-- Provided material follows --

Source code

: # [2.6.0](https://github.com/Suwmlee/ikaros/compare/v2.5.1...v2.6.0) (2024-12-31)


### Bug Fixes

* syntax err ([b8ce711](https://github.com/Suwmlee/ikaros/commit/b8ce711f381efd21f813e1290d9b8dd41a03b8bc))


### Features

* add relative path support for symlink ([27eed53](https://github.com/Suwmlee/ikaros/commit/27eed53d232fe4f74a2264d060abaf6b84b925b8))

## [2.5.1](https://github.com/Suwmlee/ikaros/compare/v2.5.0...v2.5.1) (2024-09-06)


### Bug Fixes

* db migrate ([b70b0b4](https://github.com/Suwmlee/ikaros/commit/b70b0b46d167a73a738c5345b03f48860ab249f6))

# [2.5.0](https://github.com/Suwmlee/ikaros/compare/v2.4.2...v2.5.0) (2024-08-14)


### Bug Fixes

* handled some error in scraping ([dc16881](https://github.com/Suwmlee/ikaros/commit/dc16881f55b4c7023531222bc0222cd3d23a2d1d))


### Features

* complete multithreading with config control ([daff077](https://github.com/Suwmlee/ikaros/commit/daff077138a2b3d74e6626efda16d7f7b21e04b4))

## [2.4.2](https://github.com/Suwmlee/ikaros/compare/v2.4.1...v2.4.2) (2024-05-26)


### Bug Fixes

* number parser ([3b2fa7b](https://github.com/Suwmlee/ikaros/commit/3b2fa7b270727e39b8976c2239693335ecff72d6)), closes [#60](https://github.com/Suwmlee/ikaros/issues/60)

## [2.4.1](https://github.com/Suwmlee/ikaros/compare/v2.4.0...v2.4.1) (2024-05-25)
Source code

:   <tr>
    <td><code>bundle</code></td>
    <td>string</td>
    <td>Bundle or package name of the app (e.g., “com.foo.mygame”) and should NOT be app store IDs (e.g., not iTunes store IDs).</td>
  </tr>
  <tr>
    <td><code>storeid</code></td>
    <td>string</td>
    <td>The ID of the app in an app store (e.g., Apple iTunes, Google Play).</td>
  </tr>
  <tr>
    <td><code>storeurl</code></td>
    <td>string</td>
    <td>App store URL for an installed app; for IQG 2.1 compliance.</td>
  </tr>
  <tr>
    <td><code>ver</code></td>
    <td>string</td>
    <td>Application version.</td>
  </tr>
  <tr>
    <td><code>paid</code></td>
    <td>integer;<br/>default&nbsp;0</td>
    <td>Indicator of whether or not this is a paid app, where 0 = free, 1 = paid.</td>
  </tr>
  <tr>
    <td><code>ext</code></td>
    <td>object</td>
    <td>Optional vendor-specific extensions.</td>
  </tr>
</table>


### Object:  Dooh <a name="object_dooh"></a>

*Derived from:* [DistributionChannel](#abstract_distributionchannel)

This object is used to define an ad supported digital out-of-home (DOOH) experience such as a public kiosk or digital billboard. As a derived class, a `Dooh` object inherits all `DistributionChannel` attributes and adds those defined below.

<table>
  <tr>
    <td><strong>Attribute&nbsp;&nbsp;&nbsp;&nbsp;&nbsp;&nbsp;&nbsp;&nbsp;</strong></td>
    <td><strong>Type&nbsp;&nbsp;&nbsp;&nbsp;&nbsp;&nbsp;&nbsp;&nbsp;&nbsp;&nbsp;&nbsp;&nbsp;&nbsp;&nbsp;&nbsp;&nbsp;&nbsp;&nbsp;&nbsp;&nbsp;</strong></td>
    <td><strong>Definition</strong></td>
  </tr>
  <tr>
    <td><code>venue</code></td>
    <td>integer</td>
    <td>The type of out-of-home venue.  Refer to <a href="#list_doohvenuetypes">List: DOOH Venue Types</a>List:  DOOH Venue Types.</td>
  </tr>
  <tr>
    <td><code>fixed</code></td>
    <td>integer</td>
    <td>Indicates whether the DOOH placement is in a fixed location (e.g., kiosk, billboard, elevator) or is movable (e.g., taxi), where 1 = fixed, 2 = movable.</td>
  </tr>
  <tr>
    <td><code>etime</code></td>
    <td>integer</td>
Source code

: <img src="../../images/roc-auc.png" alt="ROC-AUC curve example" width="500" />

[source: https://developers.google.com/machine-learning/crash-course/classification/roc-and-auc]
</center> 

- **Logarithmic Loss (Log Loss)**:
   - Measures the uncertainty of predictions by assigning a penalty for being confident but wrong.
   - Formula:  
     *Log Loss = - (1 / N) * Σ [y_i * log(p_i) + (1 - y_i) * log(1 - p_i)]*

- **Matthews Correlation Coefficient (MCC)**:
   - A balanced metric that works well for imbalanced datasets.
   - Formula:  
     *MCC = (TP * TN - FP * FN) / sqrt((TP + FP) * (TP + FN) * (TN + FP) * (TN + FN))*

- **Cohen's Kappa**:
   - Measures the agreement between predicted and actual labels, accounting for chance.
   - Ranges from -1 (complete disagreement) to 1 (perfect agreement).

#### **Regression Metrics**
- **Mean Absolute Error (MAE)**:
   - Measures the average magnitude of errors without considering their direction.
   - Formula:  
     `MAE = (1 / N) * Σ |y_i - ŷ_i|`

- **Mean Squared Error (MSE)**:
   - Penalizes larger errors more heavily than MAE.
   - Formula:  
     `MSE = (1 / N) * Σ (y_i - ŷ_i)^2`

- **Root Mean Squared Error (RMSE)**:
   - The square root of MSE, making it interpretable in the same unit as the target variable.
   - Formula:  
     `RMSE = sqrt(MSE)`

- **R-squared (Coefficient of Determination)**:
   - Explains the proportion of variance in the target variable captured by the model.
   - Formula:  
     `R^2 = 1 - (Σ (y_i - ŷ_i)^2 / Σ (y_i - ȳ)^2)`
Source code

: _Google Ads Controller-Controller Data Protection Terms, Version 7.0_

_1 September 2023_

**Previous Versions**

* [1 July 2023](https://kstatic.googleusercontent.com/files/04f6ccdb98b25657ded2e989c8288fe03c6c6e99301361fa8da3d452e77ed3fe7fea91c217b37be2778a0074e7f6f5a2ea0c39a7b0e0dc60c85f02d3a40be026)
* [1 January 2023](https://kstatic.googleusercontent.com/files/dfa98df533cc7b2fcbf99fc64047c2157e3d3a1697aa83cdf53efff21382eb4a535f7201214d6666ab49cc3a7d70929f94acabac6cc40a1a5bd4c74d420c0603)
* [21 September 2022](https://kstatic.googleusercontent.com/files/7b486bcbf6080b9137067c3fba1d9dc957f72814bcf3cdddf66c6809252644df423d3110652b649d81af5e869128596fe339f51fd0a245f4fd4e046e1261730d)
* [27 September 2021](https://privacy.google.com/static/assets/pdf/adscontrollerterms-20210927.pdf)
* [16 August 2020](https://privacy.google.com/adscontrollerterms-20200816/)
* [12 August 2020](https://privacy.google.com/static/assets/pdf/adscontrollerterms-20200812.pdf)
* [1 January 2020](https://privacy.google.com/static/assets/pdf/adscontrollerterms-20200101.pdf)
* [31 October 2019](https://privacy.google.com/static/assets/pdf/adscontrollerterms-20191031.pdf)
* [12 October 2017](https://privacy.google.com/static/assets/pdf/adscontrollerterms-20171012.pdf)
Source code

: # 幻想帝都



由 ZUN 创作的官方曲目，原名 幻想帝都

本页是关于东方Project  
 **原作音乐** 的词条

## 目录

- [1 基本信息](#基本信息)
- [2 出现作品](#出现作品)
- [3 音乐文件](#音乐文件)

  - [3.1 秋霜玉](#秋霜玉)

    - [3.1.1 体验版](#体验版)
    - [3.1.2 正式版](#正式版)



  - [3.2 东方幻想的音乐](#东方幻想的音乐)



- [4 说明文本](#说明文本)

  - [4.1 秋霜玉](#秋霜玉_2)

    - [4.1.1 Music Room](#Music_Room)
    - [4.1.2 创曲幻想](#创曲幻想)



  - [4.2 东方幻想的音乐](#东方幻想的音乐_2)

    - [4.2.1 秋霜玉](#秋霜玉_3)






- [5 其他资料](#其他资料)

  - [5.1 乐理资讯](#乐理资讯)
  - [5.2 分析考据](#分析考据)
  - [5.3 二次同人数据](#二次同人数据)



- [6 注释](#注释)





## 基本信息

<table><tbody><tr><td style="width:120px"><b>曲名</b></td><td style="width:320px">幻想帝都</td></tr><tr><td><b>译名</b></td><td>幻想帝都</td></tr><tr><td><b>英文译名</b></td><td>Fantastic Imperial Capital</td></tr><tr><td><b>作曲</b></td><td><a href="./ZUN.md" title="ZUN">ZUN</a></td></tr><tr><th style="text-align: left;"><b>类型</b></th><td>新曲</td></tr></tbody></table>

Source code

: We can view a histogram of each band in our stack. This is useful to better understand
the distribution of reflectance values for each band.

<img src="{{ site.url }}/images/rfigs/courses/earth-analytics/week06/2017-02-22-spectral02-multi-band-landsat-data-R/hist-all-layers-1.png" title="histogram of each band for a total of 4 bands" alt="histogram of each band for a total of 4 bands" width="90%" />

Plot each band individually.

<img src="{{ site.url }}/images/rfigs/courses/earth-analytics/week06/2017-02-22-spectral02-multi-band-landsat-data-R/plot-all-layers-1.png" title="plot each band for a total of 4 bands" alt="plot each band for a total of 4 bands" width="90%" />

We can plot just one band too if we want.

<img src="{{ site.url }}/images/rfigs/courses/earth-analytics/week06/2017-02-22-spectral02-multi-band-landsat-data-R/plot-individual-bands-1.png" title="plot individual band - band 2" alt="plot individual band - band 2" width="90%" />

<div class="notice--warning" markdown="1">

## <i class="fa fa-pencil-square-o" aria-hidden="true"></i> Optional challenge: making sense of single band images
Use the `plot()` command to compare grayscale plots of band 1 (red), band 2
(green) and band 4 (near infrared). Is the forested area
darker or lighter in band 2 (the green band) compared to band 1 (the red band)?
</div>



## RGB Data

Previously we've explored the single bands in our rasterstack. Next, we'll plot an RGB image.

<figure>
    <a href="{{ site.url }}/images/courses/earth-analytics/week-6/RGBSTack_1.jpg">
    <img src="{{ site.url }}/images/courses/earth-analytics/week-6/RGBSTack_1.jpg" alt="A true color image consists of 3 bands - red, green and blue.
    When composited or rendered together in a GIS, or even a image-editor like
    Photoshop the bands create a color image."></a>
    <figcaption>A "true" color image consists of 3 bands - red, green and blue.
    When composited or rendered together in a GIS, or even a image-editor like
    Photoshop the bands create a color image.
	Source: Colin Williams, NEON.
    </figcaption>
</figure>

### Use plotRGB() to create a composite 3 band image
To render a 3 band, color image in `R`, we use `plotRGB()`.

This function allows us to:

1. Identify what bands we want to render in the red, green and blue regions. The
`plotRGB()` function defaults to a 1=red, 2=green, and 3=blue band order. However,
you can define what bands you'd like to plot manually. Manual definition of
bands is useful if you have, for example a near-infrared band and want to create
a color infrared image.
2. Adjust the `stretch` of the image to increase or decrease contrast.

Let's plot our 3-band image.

-- Provided material concluded --

## [Problem details]
Look through the data and gather every line with the string "each" in it.

## [Solution to this exercise]
: We can view a histogram of each band in our stack. This is useful to better understand
the distribution of reflectance values for each band.
<img src="{{ site.url }}/images/rfigs/courses/earth-analytics/week06/2017-02-22-spectral02-multi-band-landsat-data-R/hist-all-layers-1.png" title="histogram of each band for a total of 4 bands" alt="histogram of each band for a total of 4 bands" width="90%" />
Plot each band individually.
<img src="{{ site.url }}/images/rfigs/courses/earth-analytics/week06/2017-02-22-spectral02-multi-band-landsat-data-R/plot-all-layers-1.png" title="plot each band for a total of 4 bands" alt="plot each band for a total of 4 bands" width="90%" />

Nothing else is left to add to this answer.